* THE REQUEST:
Below is a block of records; return all of them exactly, but without the images.

------------------------------------------------------------

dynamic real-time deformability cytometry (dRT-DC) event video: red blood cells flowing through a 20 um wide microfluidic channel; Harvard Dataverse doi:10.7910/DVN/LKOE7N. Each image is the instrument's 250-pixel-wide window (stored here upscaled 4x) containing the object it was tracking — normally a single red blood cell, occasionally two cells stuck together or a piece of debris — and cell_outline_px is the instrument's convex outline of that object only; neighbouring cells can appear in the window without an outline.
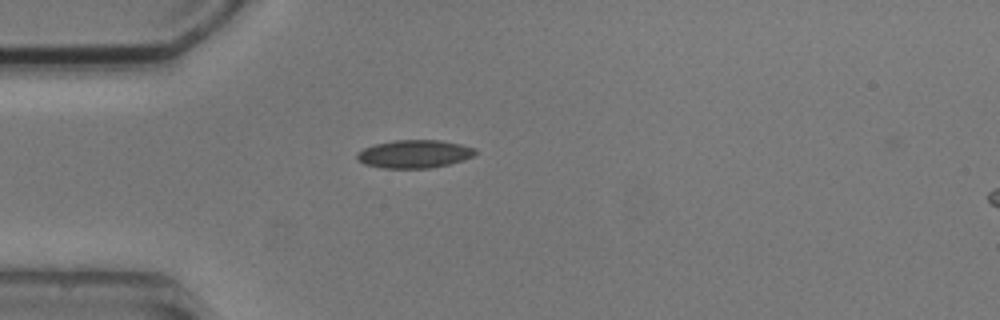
{"species": "common noctule bat (a hibernating species)", "species_latin": "Nyctalus noctula", "temperature_condition": "cold", "stored_images_in_passage": 2, "camera_frame_rate_fps": 3000, "um_per_image_px": 0.085, "animal": {"sex": "male", "body_mass_g": 20.5, "forearm_length_mm": 52.5}, "frame": {"image": 1, "passage_image": 1, "time_ms": 0.0, "image_size_px": [1000, 320], "cell_outline_px": [[476, 152], [472, 156], [448, 164], [432, 168], [380, 168], [364, 164], [356, 156], [356, 152], [364, 148], [376, 144], [396, 140], [440, 140], [460, 144], [476, 148]], "centroid_in_image_um": [35.19, 13.09], "position_along_channel_um": 49.8, "area_um2": 19.19}}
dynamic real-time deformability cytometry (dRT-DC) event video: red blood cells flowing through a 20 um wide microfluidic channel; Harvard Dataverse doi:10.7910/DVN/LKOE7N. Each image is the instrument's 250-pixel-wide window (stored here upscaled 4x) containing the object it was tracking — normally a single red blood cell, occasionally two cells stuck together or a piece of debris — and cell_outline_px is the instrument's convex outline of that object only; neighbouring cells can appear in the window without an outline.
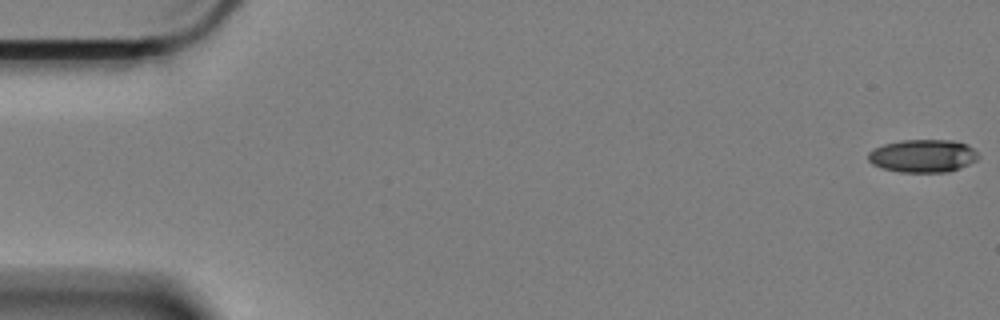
{"species": "Egyptian fruit bat (a non-hibernating species)", "species_latin": "Rousettus aegyptiacus", "temperature_condition": "cold", "stored_images_in_passage": 57, "camera_frame_rate_fps": 3000, "um_per_image_px": 0.085, "animal": {"sex": "female"}, "frame": {"image": 1, "passage_image": 1, "time_ms": 0.0, "image_size_px": [1000, 320], "cell_outline_px": [[980, 156], [976, 160], [960, 168], [948, 172], [900, 172], [880, 168], [872, 164], [868, 160], [868, 152], [872, 148], [884, 144], [904, 140], [952, 140], [968, 144]], "centroid_in_image_um": [78.42, 13.25], "position_along_channel_um": 6.6, "area_um2": 21.27}}
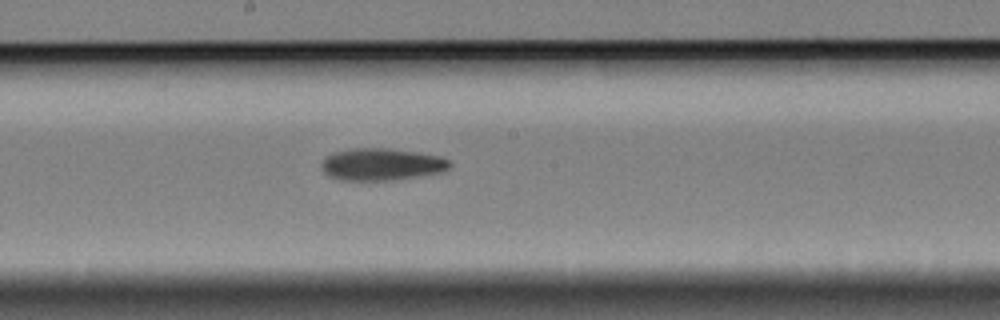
{"frame": {"image": 2, "passage_image": 32, "time_ms": 10.333, "image_size_px": [1000, 320], "cell_outline_px": [[452, 164], [444, 172], [424, 176], [396, 180], [340, 180], [328, 176], [320, 168], [320, 164], [324, 156], [336, 152], [352, 148], [388, 148], [416, 152], [440, 156], [448, 160]], "centroid_in_image_um": [32.43, 13.98], "position_along_channel_um": 215.8, "area_um2": 24.39}}
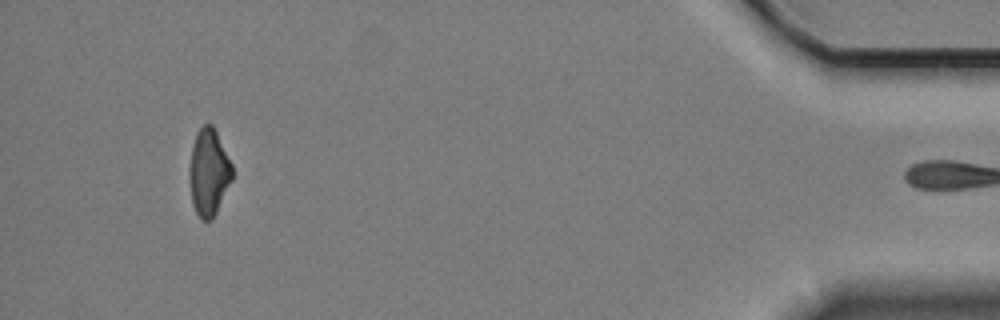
{"frame": {"image": 3, "passage_image": 56, "time_ms": 18.333, "image_size_px": [1000, 320], "cell_outline_px": [[232, 180], [212, 220], [200, 220], [192, 204], [188, 172], [188, 168], [192, 148], [196, 132], [204, 124], [212, 124], [232, 164]], "centroid_in_image_um": [17.72, 14.66], "position_along_channel_um": 417.5, "area_um2": 21.68}, "authors_computed_cell_mechanics": {"area_um2": 23.0622, "velocity_mm_per_s": 3.3809, "shape_relaxation_time_tau1_ms": 6.058, "shape_relaxation_time_tau2_ms": null, "deformation_change_tau1": 0.1565, "deformation_change_tau2": null}}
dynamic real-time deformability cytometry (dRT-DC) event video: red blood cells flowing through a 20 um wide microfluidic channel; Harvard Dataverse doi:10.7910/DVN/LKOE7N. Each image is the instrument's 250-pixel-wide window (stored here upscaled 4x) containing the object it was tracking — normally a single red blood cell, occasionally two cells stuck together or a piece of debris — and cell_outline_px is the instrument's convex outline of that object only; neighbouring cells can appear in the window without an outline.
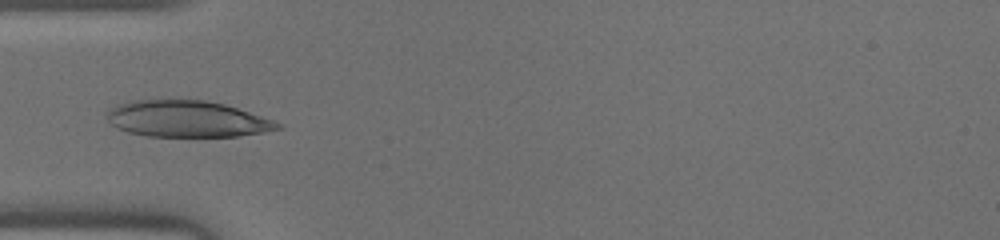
{"species": "human", "species_latin": "Homo sapiens", "temperature_condition": "warm", "stored_images_in_passage": 32, "camera_frame_rate_fps": 3000, "um_per_image_px": 0.085, "donor": {"sex": "male"}, "frame": {"image": 1, "passage_image": 1, "time_ms": 0.0, "image_size_px": [1000, 240], "cell_outline_px": [[284, 128], [264, 132], [236, 136], [148, 136], [128, 132], [116, 128], [108, 120], [104, 112], [120, 104], [136, 100], [204, 100], [224, 104], [284, 124]], "centroid_in_image_um": [15.89, 10.11], "position_along_channel_um": 69.1, "area_um2": 35.95}}
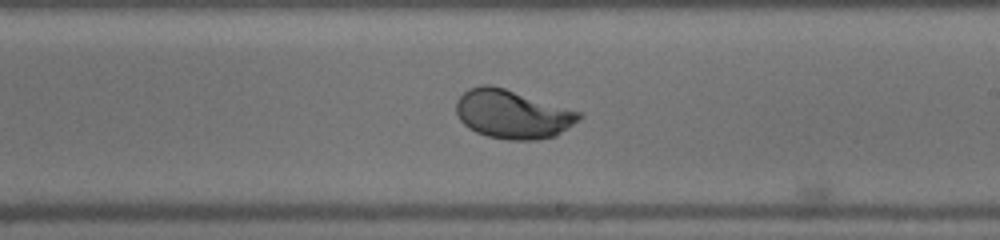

------------------------------------------------------------

* RESULT FOR THIS EXERCISE:
dynamic real-time deformability cytometry (dRT-DC) event video: red blood cells flowing through a 20 um wide microfluidic channel; Harvard Dataverse doi:10.7910/DVN/LKOE7N. Each image is the instrument's 250-pixel-wide window (stored here upscaled 4x) containing the object it was tracking — normally a single red blood cell, occasionally two cells stuck together or a piece of debris — and cell_outline_px is the instrument's convex outline of that object only; neighbouring cells can appear in the window without an outline.
{"species": "common noctule bat (a hibernating species)", "species_latin": "Nyctalus noctula", "temperature_condition": "cold", "stored_images_in_passage": 2, "camera_frame_rate_fps": 3000, "um_per_image_px": 0.085, "animal": {"sex": "male", "body_mass_g": 20.5, "forearm_length_mm": 52.5}, "frame": {"image": 1, "passage_image": 1, "time_ms": 0.0, "image_size_px": [1000, 320], "cell_outline_px": [[476, 152], [472, 156], [448, 164], [432, 168], [380, 168], [364, 164], [356, 156], [356, 152], [364, 148], [376, 144], [396, 140], [440, 140], [460, 144], [476, 148]], "centroid_in_image_um": [35.19, 13.09], "position_along_channel_um": 49.8, "area_um2": 19.19}}
dynamic real-time deformability cytometry (dRT-DC) event video: red blood cells flowing through a 20 um wide microfluidic channel; Harvard Dataverse doi:10.7910/DVN/LKOE7N. Each image is the instrument's 250-pixel-wide window (stored here upscaled 4x) containing the object it was tracking — normally a single red blood cell, occasionally two cells stuck together or a piece of debris — and cell_outline_px is the instrument's convex outline of that object only; neighbouring cells can appear in the window without an outline.
{"species": "Egyptian fruit bat (a non-hibernating species)", "species_latin": "Rousettus aegyptiacus", "temperature_condition": "cold", "stored_images_in_passage": 57, "camera_frame_rate_fps": 3000, "um_per_image_px": 0.085, "animal": {"sex": "female"}, "frame": {"image": 1, "passage_image": 1, "time_ms": 0.0, "image_size_px": [1000, 320], "cell_outline_px": [[980, 156], [976, 160], [960, 168], [948, 172], [900, 172], [880, 168], [872, 164], [868, 160], [868, 152], [872, 148], [884, 144], [904, 140], [952, 140], [968, 144]], "centroid_in_image_um": [78.42, 13.25], "position_along_channel_um": 6.6, "area_um2": 21.27}}
{"frame": {"image": 2, "passage_image": 32, "time_ms": 10.333, "image_size_px": [1000, 320], "cell_outline_px": [[452, 164], [444, 172], [424, 176], [396, 180], [340, 180], [328, 176], [320, 168], [320, 164], [324, 156], [336, 152], [352, 148], [388, 148], [416, 152], [440, 156], [448, 160]], "centroid_in_image_um": [32.43, 13.98], "position_along_channel_um": 215.8, "area_um2": 24.39}}
{"frame": {"image": 3, "passage_image": 56, "time_ms": 18.333, "image_size_px": [1000, 320], "cell_outline_px": [[232, 180], [212, 220], [200, 220], [192, 204], [188, 172], [188, 168], [192, 148], [196, 132], [204, 124], [212, 124], [232, 164]], "centroid_in_image_um": [17.72, 14.66], "position_along_channel_um": 417.5, "area_um2": 21.68}, "authors_computed_cell_mechanics": {"area_um2": 23.0622, "velocity_mm_per_s": 3.3809, "shape_relaxation_time_tau1_ms": 6.058, "shape_relaxation_time_tau2_ms": null, "deformation_change_tau1": 0.1565, "deformation_change_tau2": null}}
dynamic real-time deformability cytometry (dRT-DC) event video: red blood cells flowing through a 20 um wide microfluidic channel; Harvard Dataverse doi:10.7910/DVN/LKOE7N. Each image is the instrument's 250-pixel-wide window (stored here upscaled 4x) containing the object it was tracking — normally a single red blood cell, occasionally two cells stuck together or a piece of debris — and cell_outline_px is the instrument's convex outline of that object only; neighbouring cells can appear in the window without an outline.
{"species": "human", "species_latin": "Homo sapiens", "temperature_condition": "warm", "stored_images_in_passage": 32, "camera_frame_rate_fps": 3000, "um_per_image_px": 0.085, "donor": {"sex": "male"}, "frame": {"image": 1, "passage_image": 1, "time_ms": 0.0, "image_size_px": [1000, 240], "cell_outline_px": [[284, 128], [264, 132], [236, 136], [148, 136], [128, 132], [116, 128], [108, 120], [104, 112], [120, 104], [136, 100], [204, 100], [224, 104], [284, 124]], "centroid_in_image_um": [15.89, 10.11], "position_along_channel_um": 69.1, "area_um2": 35.95}}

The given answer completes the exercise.